Historically, we have overlooked and ignored this injury. I played contact sports when I was young and if I was hit and didn’t know where I was, if I could stand up and get back in the game, I was a hero. Yet, if I'd wrenched my knee, they'd probably carry me off and I'd get an MRI. And generally the first question professional athletes want to know is, when can I get back in the game? If they're playing contact sports, then they're clearly at risk of having another collision that would cause a similar injury.
How does OXE-103 work?
The molecule is a naturally occurring peptide hormone called ghrelin. Ghrelin crosses the blood-brain barrier, goes into the brain, and acts essentially to stimulate appetite. In situations where there is low energy, it has a neuroprotective effect. When there's low energy availability, your body starts to go into oxidative stress, especially your brain; ghrelin protects against the damage in cells from that oxidative stress, or low energy, and reestablish that normal energy balance in the brain.
Additionally, ghrelin has been shown to have some neurogenic properties. When you give ghrelin to normal animals, you see increases in the synaptic connections. So ghrelin would likely have a very positive benefit on that connectivity damage.
What will the OXE-103 clinical trials look like?
We chose to design the trial around the emergency room admitted population. That population tends to have more severe symptoms; usually they go there because someone has observed that they are showing significant symptoms with their injury.

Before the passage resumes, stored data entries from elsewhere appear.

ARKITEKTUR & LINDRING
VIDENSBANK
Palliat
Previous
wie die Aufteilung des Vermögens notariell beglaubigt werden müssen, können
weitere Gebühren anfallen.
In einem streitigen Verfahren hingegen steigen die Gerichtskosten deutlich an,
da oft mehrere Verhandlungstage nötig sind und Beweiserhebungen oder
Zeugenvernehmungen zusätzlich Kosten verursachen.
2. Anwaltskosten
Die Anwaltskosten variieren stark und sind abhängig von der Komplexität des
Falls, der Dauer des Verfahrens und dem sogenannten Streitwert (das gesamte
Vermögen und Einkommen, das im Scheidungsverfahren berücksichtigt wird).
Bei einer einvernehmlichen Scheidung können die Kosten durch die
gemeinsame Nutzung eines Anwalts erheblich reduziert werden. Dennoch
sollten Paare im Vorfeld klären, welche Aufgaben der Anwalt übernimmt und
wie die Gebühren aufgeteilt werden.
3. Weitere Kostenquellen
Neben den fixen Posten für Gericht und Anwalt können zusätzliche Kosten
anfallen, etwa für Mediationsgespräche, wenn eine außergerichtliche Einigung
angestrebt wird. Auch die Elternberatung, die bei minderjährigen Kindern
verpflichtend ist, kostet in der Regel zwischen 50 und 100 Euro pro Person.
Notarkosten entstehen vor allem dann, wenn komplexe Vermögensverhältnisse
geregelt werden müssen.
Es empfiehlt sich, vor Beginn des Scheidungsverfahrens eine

The first part of our trial is an observational trial. Patients who come to the ER and then are discharged to home — we’re going to follow them and collect data on their symptoms and characterize the time course over which they start to show improvement.

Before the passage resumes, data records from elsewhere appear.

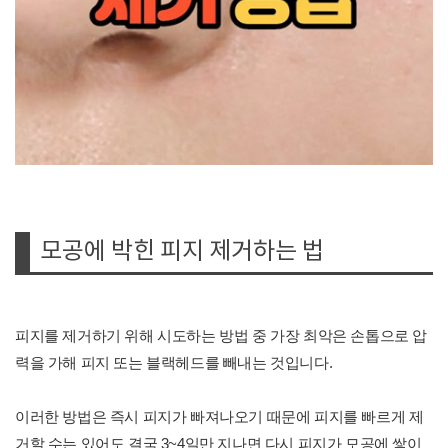
모공에 박힌 피지 제거하는 법
피지를 제거하기 위해 시도하는 방법 중 가장 최악은 손톱으로 압
력을 가해 피지 또는 블랙헤드를 빼내는 것입니다.
이러한 방법은 즉시 피지가 빠져나오기 때문에 피지를 빠르게 제
거할 수는 있어도 결국 3~4일만 지나면 다시 피지가 모공에 쌓이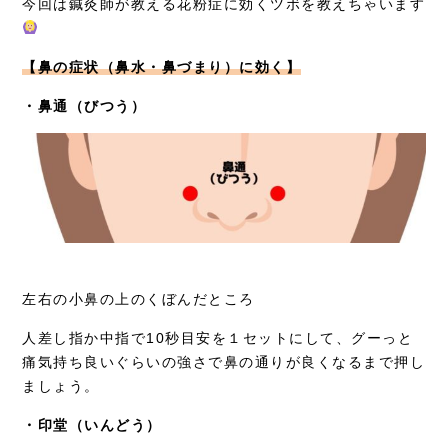
今回は鍼灸師が教える花粉症に効くツボを教えちゃいます
【鼻の症状（鼻水・鼻づまり）に効く】
・鼻通（びつう）
左右の小鼻の上のくぼんだところ
人差し指か中指で10秒目安を１セットにして、グーっと
痛気持ち良いぐらいの強さで鼻の通りが良くなるまで押し
ましょう。
・印堂（いんどう）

The second part is an open-label trial in 30 to 40 patients. We're going to look at the tolerability, the treatment of patients at home, what kind of feedback we get during the enrollment period, and the number of patients who fit the inclusion criteria we've selected for the trial.
The third part will be a randomized controlled phase 2 trial. That trial will be placebo-controlled. So rather than launching into the large trial without the information up front, we're going to collect that information.
We have the drug manufactured, we have identified clinical sites and we've had the pre-investigational new drug application meeting with the U.S. Food and Drug Administration. Daiichi did 70-plus preclinical studies in their program, so all the animal safety was already completed; there is also a large safety database from their clinical trials.
Right now, everything is dependent on raising sufficient capital to be able to fund the study. As of today, we've raised $2 million privately.
What is the anticipated market for OXE-103?
We have the treatment in subcutaneous injection format, but we see this drug in an EpiPen format that would be available at the point of injury. Just the ER-admitted population is approximately a $2 billion market. If you start thinking about the sideline use, the ambulance use, the number of people getting concussions who don't seek medical care, we're talking about a market potential that reaches the multibillions, perhaps $6 billion.
What is Oxeia's exit plan, if any?
It's very likely that if we can establish clear activity of the drug, we'd be a very attractive target for a bigger company to acquire the asset, complete the development, and put it into their pipeline. Having said that, as the CEO, we need to have the plans to raise additional capital and take it forward ourselves into phase 3 trials and get approval. But I doubt very much we would get that far before a larger company shows interest in some type of a deal.